No. Article 17 requires a QMS, and for a medical-device maker your ISO 13485 system is substantially that. You add the AI-specific governance (ISO/IEC 42001) on top rather than standing up a separate system. MDCG 2025-6 encourages integrating the AI elements into your existing MDR/IVDR QMS.
What does ISO/IEC 42001 add that ISO 13485 does not?
The AI-specific governance a classic medical QMS does not fully address: AI model lifecycle management, data governance, oversight of AI-specific risks, and monitoring of AI performance over time. It complements ISO 13485 rather than replacing it.
Are there harmonised AI Act standards yet?
They are still being developed. Harmonised standards will eventually give a presumption of conformity, but until they are published, ISO 13485 and ISO/IEC 42001 (with ISO 14971, IEC 62304 and IEC 62366) are the practical basis. The underlying classification logic does not depend on them.
Sources (official)
- EU AI Act, Regulation (EU) 2024/1689: per-article on the European Commission AI Act Service Desk. Cited: Article 17 (quality management system), Article 9 (risk management), Article 14 (human oversight), Article 15 (accuracy and robustness), Article 43(3) (integrated conformity); official text on EUR-Lex.

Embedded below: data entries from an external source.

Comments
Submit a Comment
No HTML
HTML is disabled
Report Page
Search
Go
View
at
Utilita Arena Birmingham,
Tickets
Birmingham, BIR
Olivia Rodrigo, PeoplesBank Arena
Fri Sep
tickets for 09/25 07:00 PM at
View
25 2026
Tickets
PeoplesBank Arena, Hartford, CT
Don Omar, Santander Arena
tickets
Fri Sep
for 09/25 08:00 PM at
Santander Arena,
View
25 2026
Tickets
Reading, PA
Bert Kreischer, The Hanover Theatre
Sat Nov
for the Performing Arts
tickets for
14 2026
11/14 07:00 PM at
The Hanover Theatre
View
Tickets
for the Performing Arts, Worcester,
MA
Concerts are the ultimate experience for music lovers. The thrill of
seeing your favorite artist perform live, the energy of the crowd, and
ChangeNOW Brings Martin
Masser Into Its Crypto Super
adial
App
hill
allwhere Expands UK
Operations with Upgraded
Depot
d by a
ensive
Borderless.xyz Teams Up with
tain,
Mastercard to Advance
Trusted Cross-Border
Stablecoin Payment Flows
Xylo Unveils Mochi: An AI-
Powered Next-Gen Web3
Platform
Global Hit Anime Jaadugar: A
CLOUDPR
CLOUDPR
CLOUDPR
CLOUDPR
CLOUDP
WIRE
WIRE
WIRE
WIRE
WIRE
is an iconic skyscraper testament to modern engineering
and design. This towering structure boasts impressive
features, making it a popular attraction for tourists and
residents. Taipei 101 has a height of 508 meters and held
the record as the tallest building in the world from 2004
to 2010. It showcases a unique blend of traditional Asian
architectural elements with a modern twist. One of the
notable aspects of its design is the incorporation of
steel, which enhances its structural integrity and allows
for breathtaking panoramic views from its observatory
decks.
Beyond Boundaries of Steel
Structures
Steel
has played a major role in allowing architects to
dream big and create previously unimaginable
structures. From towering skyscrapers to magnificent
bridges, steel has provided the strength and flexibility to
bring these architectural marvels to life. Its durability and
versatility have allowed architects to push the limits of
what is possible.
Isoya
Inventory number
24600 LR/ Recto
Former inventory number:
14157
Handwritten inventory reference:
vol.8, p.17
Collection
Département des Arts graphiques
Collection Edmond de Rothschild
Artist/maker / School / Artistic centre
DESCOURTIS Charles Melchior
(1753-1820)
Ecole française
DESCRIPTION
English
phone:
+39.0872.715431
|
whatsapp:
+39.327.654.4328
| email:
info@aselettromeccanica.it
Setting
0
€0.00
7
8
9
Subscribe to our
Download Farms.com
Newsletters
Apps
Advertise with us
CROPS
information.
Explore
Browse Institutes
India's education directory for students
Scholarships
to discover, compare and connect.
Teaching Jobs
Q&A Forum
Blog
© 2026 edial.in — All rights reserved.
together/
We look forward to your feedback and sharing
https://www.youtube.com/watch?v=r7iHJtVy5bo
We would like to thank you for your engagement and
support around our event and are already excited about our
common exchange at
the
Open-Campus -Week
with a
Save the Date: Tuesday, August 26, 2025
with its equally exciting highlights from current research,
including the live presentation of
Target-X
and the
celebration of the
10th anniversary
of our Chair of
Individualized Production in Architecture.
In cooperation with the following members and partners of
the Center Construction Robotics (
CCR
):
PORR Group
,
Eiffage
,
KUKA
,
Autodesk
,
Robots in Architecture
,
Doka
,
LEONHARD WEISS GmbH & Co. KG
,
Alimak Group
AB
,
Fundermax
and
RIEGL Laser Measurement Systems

- MDCG 2025-6, FAQ on the interplay between the MDR/IVDR and the AI Act (19 June 2025): Commission page. Cited for: integrating AI-specific QMS elements into the existing MDR/IVDR quality management system.
- Standards referenced (not EU law, industry standards): ISO 13485, ISO/IEC 42001, ISO 14971, IEC 62304, IEC 62366.
Legalithm provides compliance information and tooling, not legal advice. Standard selection and QMS design depend on your specific product and processes; confirm with your notified body and qualified counsel. Article references are to Regulation (EU) 2024/1689 (the AI Act).